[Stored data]
◇ ◇ ◇ ◇ ◇

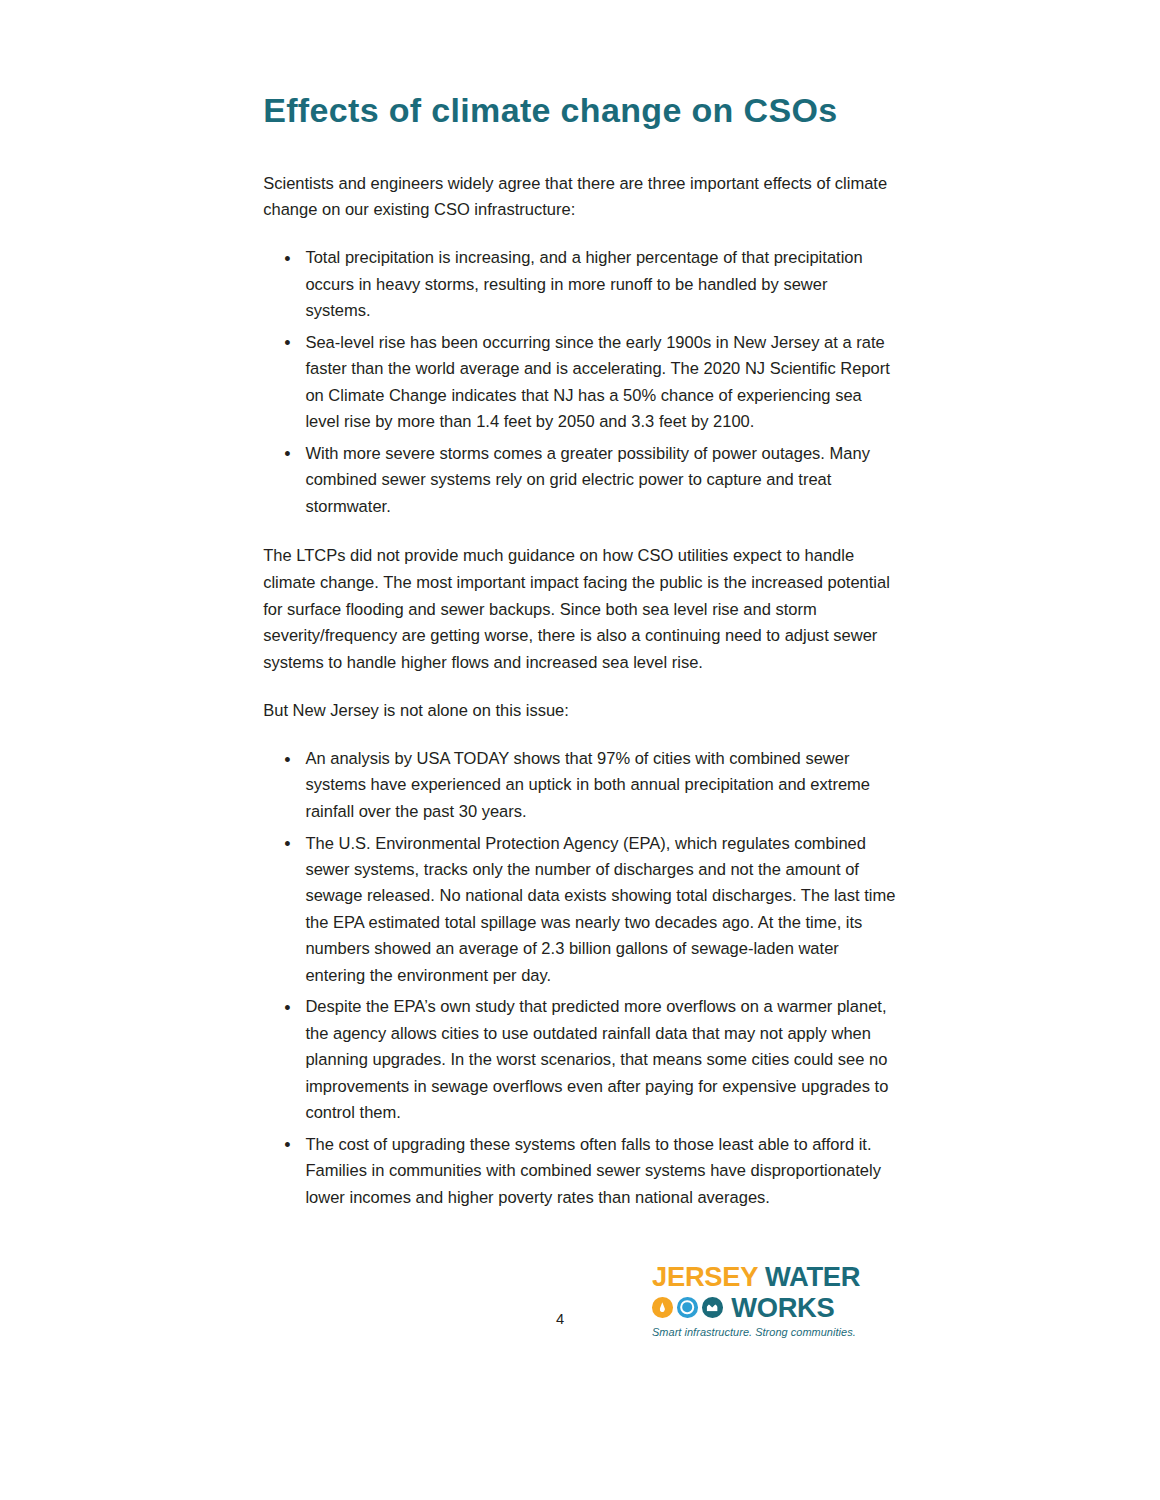Effects of climate change on CSOs
Scientists and engineers widely agree that there are three important effects of climate change on our existing CSO infrastructure:
Total precipitation is increasing, and a higher percentage of that precipitation occurs in heavy storms, resulting in more runoff to be handled by sewer systems.
Sea-level rise has been occurring since the early 1900s in New Jersey at a rate faster than the world average and is accelerating. The 2020 NJ Scientific Report on Climate Change indicates that NJ has a 50% chance of experiencing sea level rise by more than 1.4 feet by 2050 and 3.3 feet by 2100.
With more severe storms comes a greater possibility of power outages. Many combined sewer systems rely on grid electric power to capture and treat stormwater.
The LTCPs did not provide much guidance on how CSO utilities expect to handle climate change. The most important impact facing the public is the increased potential for surface flooding and sewer backups. Since both sea level rise and storm severity/frequency are getting worse, there is also a continuing need to adjust sewer systems to handle higher flows and increased sea level rise.
But New Jersey is not alone on this issue:
An analysis by USA TODAY shows that 97% of cities with combined sewer systems have experienced an uptick in both annual precipitation and extreme rainfall over the past 30 years.
The U.S. Environmental Protection Agency (EPA), which regulates combined sewer systems, tracks only the number of discharges and not the amount of sewage released. No national data exists showing total discharges. The last time the EPA estimated total spillage was nearly two decades ago. At the time, its numbers showed an average of 2.3 billion gallons of sewage-laden water entering the environment per day.
Despite the EPA’s own study that predicted more overflows on a warmer planet, the agency allows cities to use outdated rainfall data that may not apply when planning upgrades. In the worst scenarios, that means some cities could see no improvements in sewage overflows even after paying for expensive upgrades to control them.
The cost of upgrading these systems often falls to those least able to afford it. Families in communities with combined sewer systems have disproportionately lower incomes and higher poverty rates than national averages.
4
JERSEY WATER
WORKS
Smart infrastructure. Strong communities.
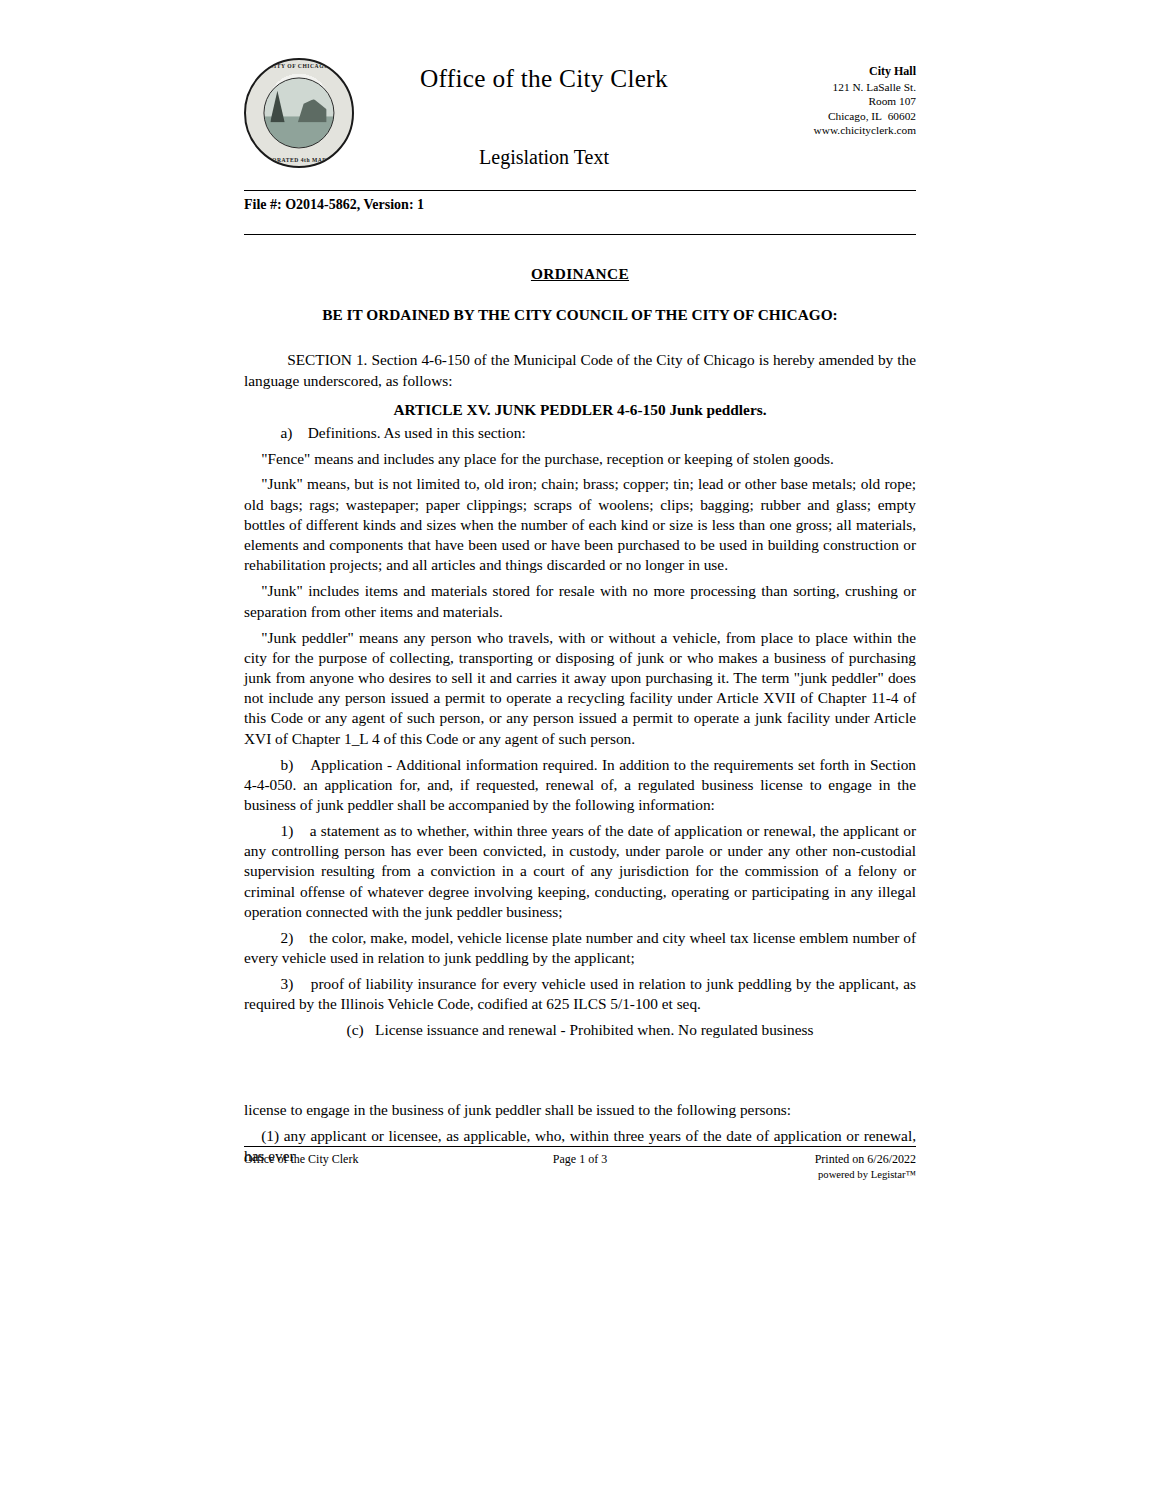CITY OF CHICAGO INCORPORATED 4th MARCH 1837
Office of the City Clerk
Legislation Text
City Hall
121 N. LaSalle St.
Room 107
Chicago, IL 60602
www.chicityclerk.com
File #: O2014-5862, Version: 1
ORDINANCE
BE IT ORDAINED BY THE CITY COUNCIL OF THE CITY OF CHICAGO:
SECTION 1. Section 4-6-150 of the Municipal Code of the City of Chicago is hereby amended by the language underscored, as follows:
ARTICLE XV. JUNK PEDDLER 4-6-150 Junk peddlers.
a) Definitions. As used in this section:
"Fence" means and includes any place for the purchase, reception or keeping of stolen goods.
"Junk" means, but is not limited to, old iron; chain; brass; copper; tin; lead or other base metals; old rope; old bags; rags; wastepaper; paper clippings; scraps of woolens; clips; bagging; rubber and glass; empty bottles of different kinds and sizes when the number of each kind or size is less than one gross; all materials, elements and components that have been used or have been purchased to be used in building construction or rehabilitation projects; and all articles and things discarded or no longer in use.
"Junk" includes items and materials stored for resale with no more processing than sorting, crushing or separation from other items and materials.
"Junk peddler" means any person who travels, with or without a vehicle, from place to place within the city for the purpose of collecting, transporting or disposing of junk or who makes a business of purchasing junk from anyone who desires to sell it and carries it away upon purchasing it. The term "junk peddler" does not include any person issued a permit to operate a recycling facility under Article XVII of Chapter 11-4 of this Code or any agent of such person, or any person issued a permit to operate a junk facility under Article XVI of Chapter 1_L 4 of this Code or any agent of such person.
b) Application - Additional information required. In addition to the requirements set forth in Section 4-4-050. an application for, and, if requested, renewal of, a regulated business license to engage in the business of junk peddler shall be accompanied by the following information:
1) a statement as to whether, within three years of the date of application or renewal, the applicant or any controlling person has ever been convicted, in custody, under parole or under any other non-custodial supervision resulting from a conviction in a court of any jurisdiction for the commission of a felony or criminal offense of whatever degree involving keeping, conducting, operating or participating in any illegal operation connected with the junk peddler business;
2) the color, make, model, vehicle license plate number and city wheel tax license emblem number of every vehicle used in relation to junk peddling by the applicant;
3) proof of liability insurance for every vehicle used in relation to junk peddling by the applicant, as required by the Illinois Vehicle Code, codified at 625 ILCS 5/1-100 et seq.
(c) License issuance and renewal - Prohibited when. No regulated business
license to engage in the business of junk peddler shall be issued to the following persons:
(1) any applicant or licensee, as applicable, who, within three years of the date of application or renewal, has ever
Office of the City Clerk
Page 1 of 3
Printed on 6/26/2022
powered by Legistar™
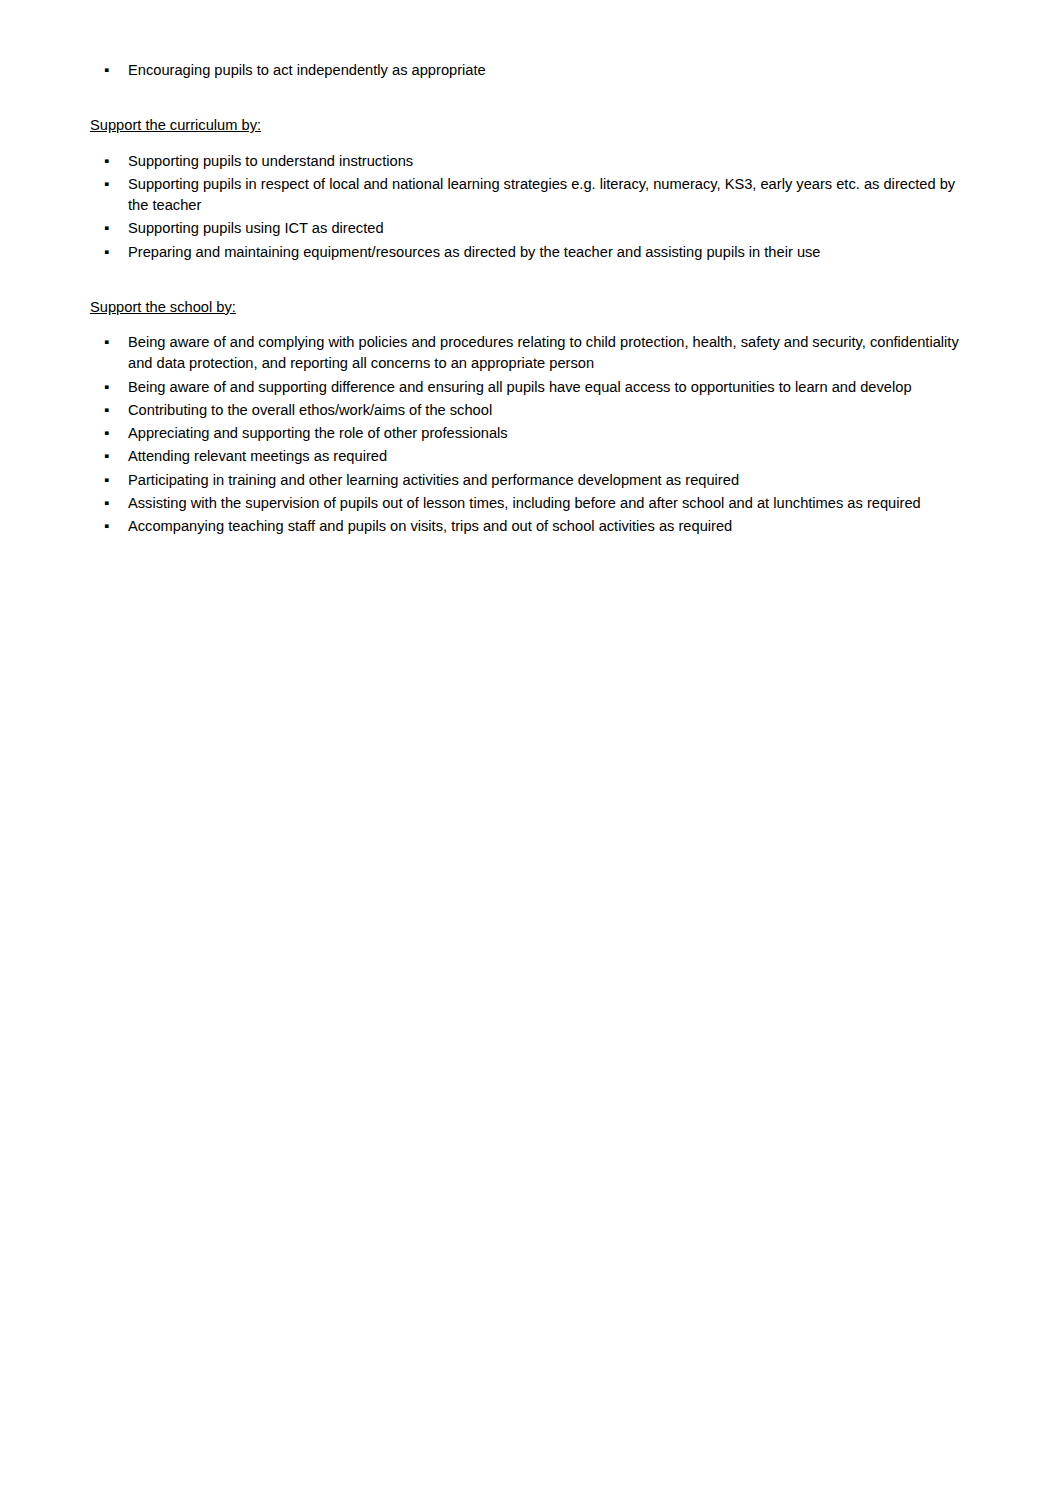Encouraging pupils to act independently as appropriate
Support the curriculum by:
Supporting pupils to understand instructions
Supporting pupils in respect of local and national learning strategies e.g. literacy, numeracy, KS3, early years etc. as directed by the teacher
Supporting pupils using ICT as directed
Preparing and maintaining equipment/resources as directed by the teacher and assisting pupils in their use
Support the school by:
Being aware of and complying with policies and procedures relating to child protection, health, safety and security, confidentiality and data protection, and reporting all concerns to an appropriate person
Being aware of and supporting difference and ensuring all pupils have equal access to opportunities to learn and develop
Contributing to the overall ethos/work/aims of the school
Appreciating and supporting the role of other professionals
Attending relevant meetings as required
Participating in training and other learning activities and performance development as required
Assisting with the supervision of pupils out of lesson times, including before and after school and at lunchtimes as required
Accompanying teaching staff and pupils on visits, trips and out of school activities as required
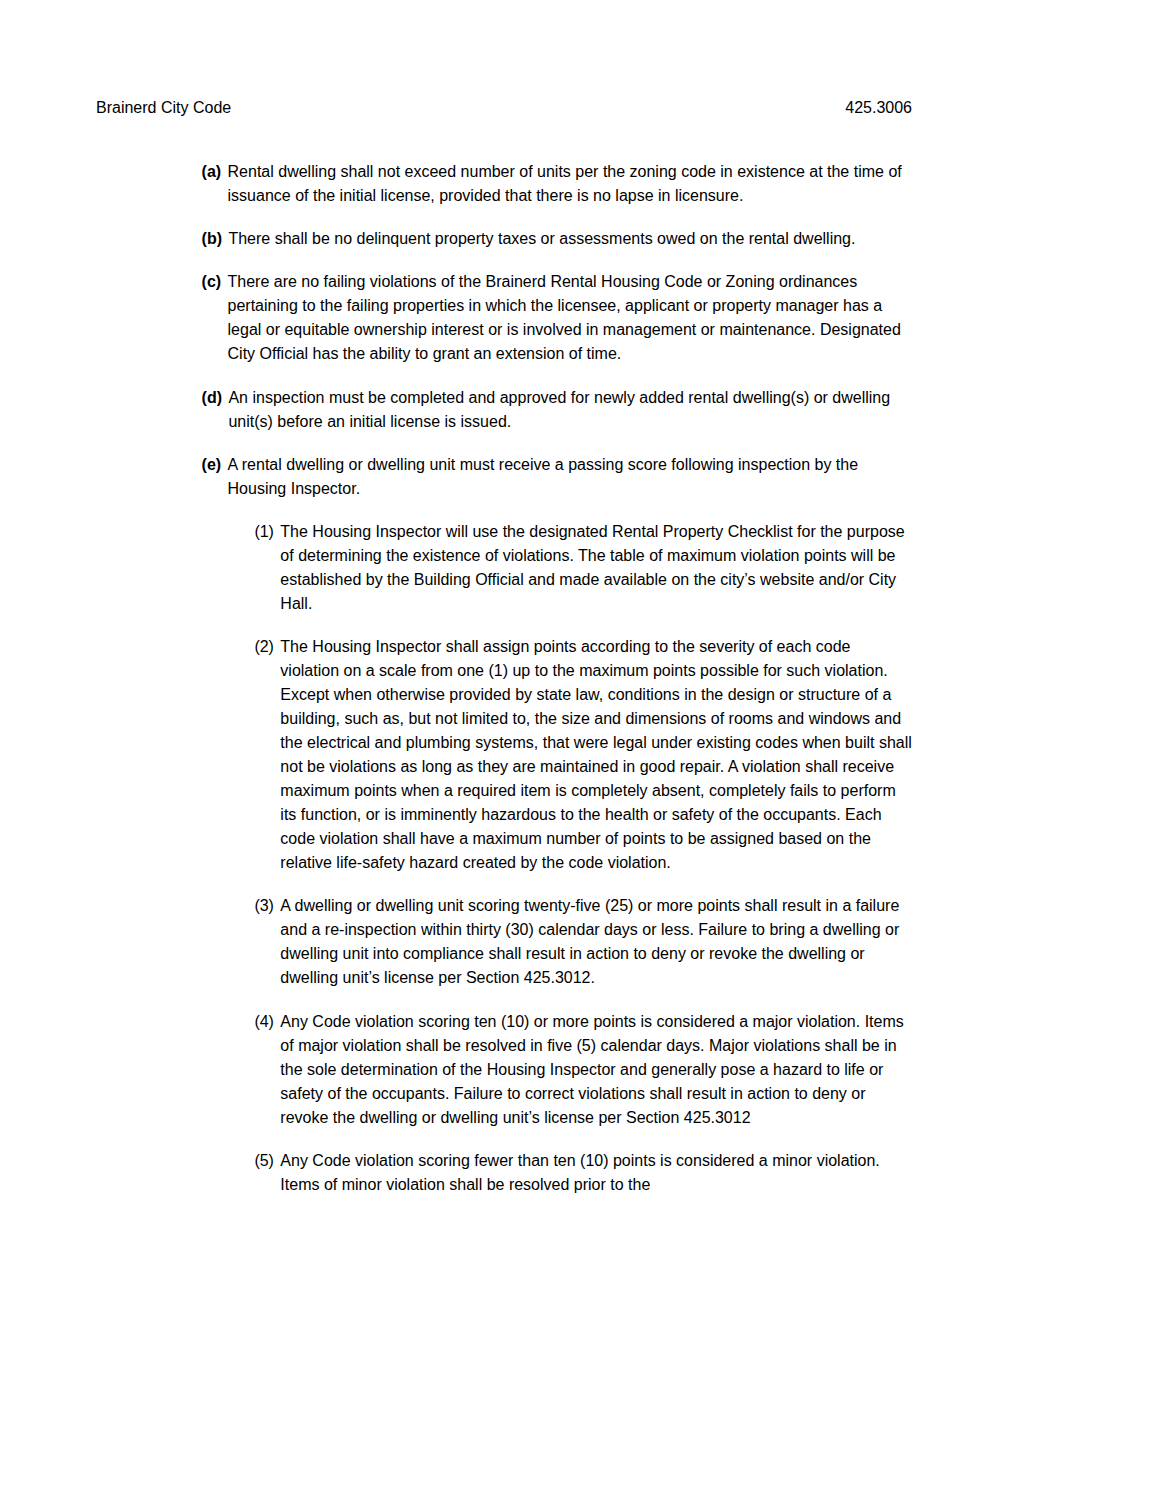Brainerd City Code 425.3006
(a) Rental dwelling shall not exceed number of units per the zoning code in existence at the time of issuance of the initial license, provided that there is no lapse in licensure.
(b) There shall be no delinquent property taxes or assessments owed on the rental dwelling.
(c) There are no failing violations of the Brainerd Rental Housing Code or Zoning ordinances pertaining to the failing properties in which the licensee, applicant or property manager has a legal or equitable ownership interest or is involved in management or maintenance. Designated City Official has the ability to grant an extension of time.
(d) An inspection must be completed and approved for newly added rental dwelling(s) or dwelling unit(s) before an initial license is issued.
(e) A rental dwelling or dwelling unit must receive a passing score following inspection by the Housing Inspector.
(1) The Housing Inspector will use the designated Rental Property Checklist for the purpose of determining the existence of violations. The table of maximum violation points will be established by the Building Official and made available on the city’s website and/or City Hall.
(2) The Housing Inspector shall assign points according to the severity of each code violation on a scale from one (1) up to the maximum points possible for such violation. Except when otherwise provided by state law, conditions in the design or structure of a building, such as, but not limited to, the size and dimensions of rooms and windows and the electrical and plumbing systems, that were legal under existing codes when built shall not be violations as long as they are maintained in good repair. A violation shall receive maximum points when a required item is completely absent, completely fails to perform its function, or is imminently hazardous to the health or safety of the occupants. Each code violation shall have a maximum number of points to be assigned based on the relative life-safety hazard created by the code violation.
(3) A dwelling or dwelling unit scoring twenty-five (25) or more points shall result in a failure and a re-inspection within thirty (30) calendar days or less. Failure to bring a dwelling or dwelling unit into compliance shall result in action to deny or revoke the dwelling or dwelling unit’s license per Section 425.3012.
(4) Any Code violation scoring ten (10) or more points is considered a major violation. Items of major violation shall be resolved in five (5) calendar days. Major violations shall be in the sole determination of the Housing Inspector and generally pose a hazard to life or safety of the occupants. Failure to correct violations shall result in action to deny or revoke the dwelling or dwelling unit’s license per Section 425.3012
(5) Any Code violation scoring fewer than ten (10) points is considered a minor violation. Items of minor violation shall be resolved prior to the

◇ ◇ ◇ ◇ ◇

◆ Exercise details:
Using the data above, repeat exactly the lines that begin at the line with "Supporting pupils to understand instructions" and end at the line with "Participating in training", both ends included.

◆ Written answer:
Supporting pupils to understand instructions
Supporting pupils in respect of local and national learning strategies e.g. literacy, numeracy, KS3, early years etc. as directed by the teacher
Supporting pupils using ICT as directed
Preparing and maintaining equipment/resources as directed by the teacher and assisting pupils in their use
Support the school by:
Being aware of and complying with policies and procedures relating to child protection, health, safety and security, confidentiality and data protection, and reporting all concerns to an appropriate person
Being aware of and supporting difference and ensuring all pupils have equal access to opportunities to learn and develop
Contributing to the overall ethos/work/aims of the school
Appreciating and supporting the role of other professionals
Attending relevant meetings as required
Participating in training and other learning activities and performance development as required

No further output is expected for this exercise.